Dharupur is a village in Gauriganj block of Amethi district, Uttar Pradesh, India. As of 2011, it has a population of 1,112 people, in 169 households. It has one primary school and no healthcare facilities and does not host a permanent market or weekly haat. It belongs to the nyaya panchayat of Semuai.

The 1951 census recorded Dharupur as comprising 4 hamlets, with a total population of 427 people (202 male and 225 female), in 100 households and 96 physical houses. The area of the village was given as 374 acres. No residents were literate. The village was listed as belonging to the pargana of Amethi and the thana of Gauriganj.
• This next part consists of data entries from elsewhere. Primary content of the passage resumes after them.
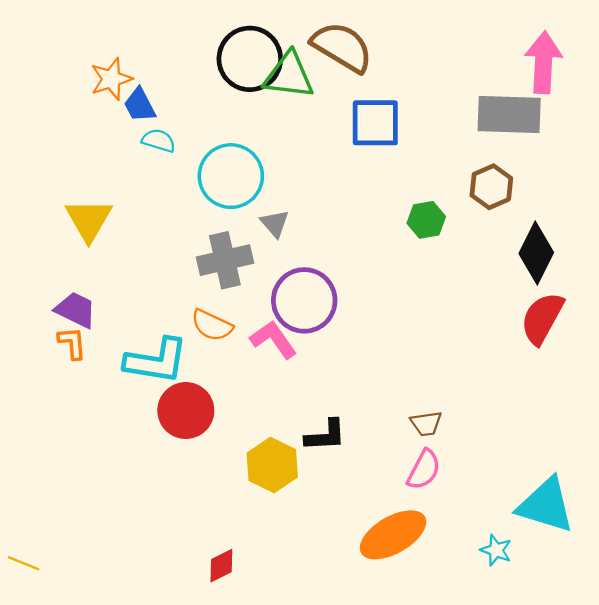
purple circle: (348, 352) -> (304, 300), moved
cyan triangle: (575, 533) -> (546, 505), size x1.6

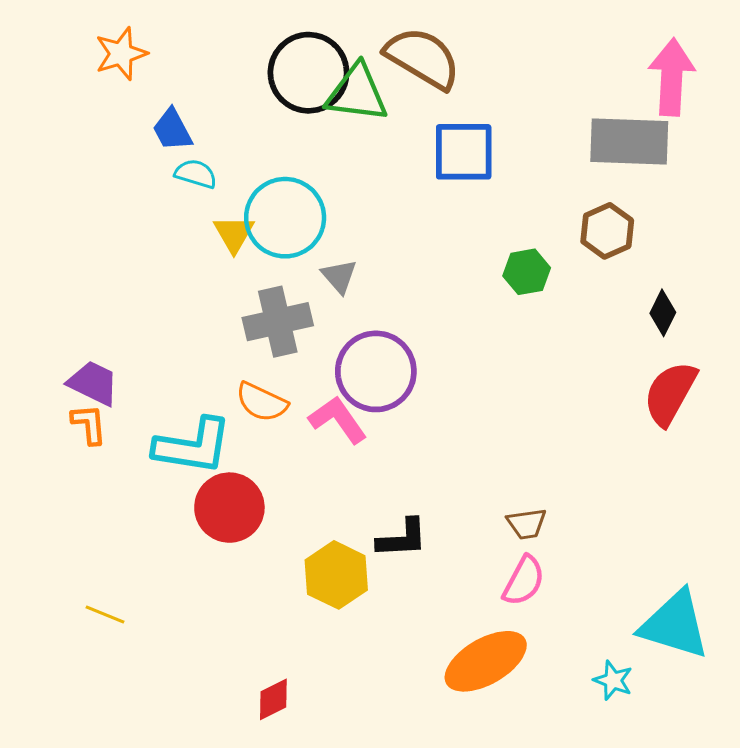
orange star: (111, 79) -> (121, 54), moved
yellow triangle: (89, 220) -> (234, 234), moved, size x0.7
black diamond: (536, 253) -> (663, 313), size x0.6
yellow line: (24, 563) -> (105, 614), moved

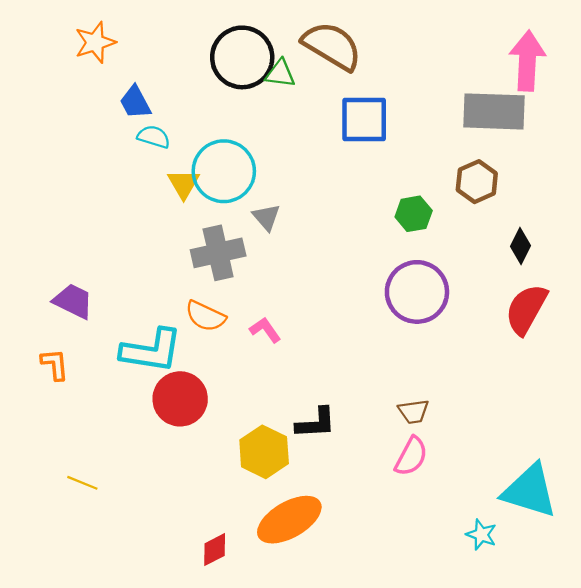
green triangle: (357, 93) -> (280, 74), size x0.6
purple circle: (376, 371) -> (417, 292), moved
pink L-shape: (338, 420) -> (265, 330), size x0.7
orange L-shape: (89, 424) -> (55, 364), moved
orange ellipse: (486, 661) -> (289, 520), moved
The 1961 census recorded Dharupur (as "Bharupur") as comprising 4 hamlets, with a total population of 502 people (238 male and 264 female), in 106 households and 102 physical houses. The area of the village was given as 374 acres.
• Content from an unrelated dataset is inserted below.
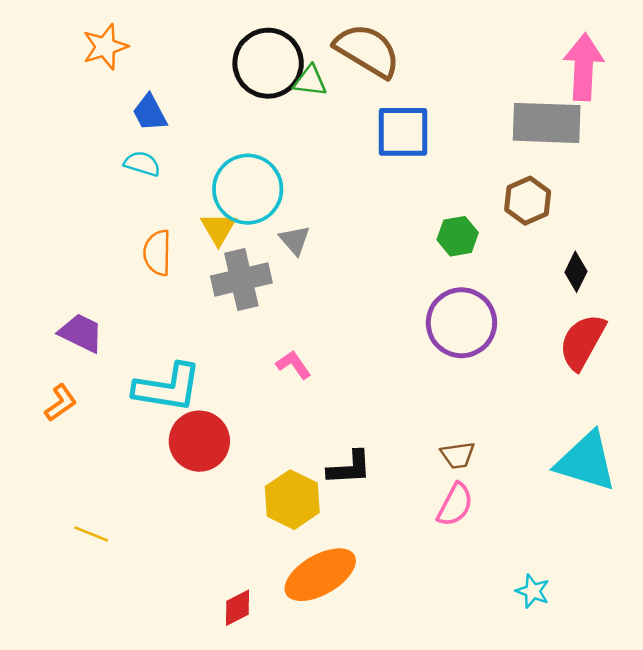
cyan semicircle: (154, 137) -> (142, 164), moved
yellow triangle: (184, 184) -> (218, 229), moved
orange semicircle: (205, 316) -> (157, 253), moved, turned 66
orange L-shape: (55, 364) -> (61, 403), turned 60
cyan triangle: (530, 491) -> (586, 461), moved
The 1981 census recorded Dharupur as having a population of 632 people, in 127 households, and having an area of 150.55 hectares. The main staple foods were listed as wheat and rice.

The 1991 census recorded Dharupur (as "Dharu Pur") as having a total population of 736 people (370 male and 366 female), in 133 households and 131 physical houses. The area of the village was listed as 151.00 hectares. Members of the 0-6 age group numbered 147, or 20% of the total; this group was 46% male (68) and 54% female (79). Members of scheduled castes numbered 208, or 28% of the village's total population, while no members of scheduled tribes were recorded. The literacy rate of the village was 15% (81 men and 5 women, counting only people age 7 and up). 371 people were classified as main workers (211 men and 160 women), while 0 people were classified as marginal workers; the remaining 365 residents were non-workers. The breakdown of main workers by employment category was as follows: 7 cultivators (i.e. people who owned or leased their own land); 359 agricultural labourers (i.e. people who worked someone else's land in return for payment); 0 workers in livestock, forestry, fishing, hunting, plantations, orchards, etc.; 0 in mining and quarrying; 2 household industry workers; 3 workers employed in other manufacturing, processing, service, and repair roles; 0 construction workers; 0 employed in trade and commerce; 0 employed in transport, storage, and communications; and 0 in other services.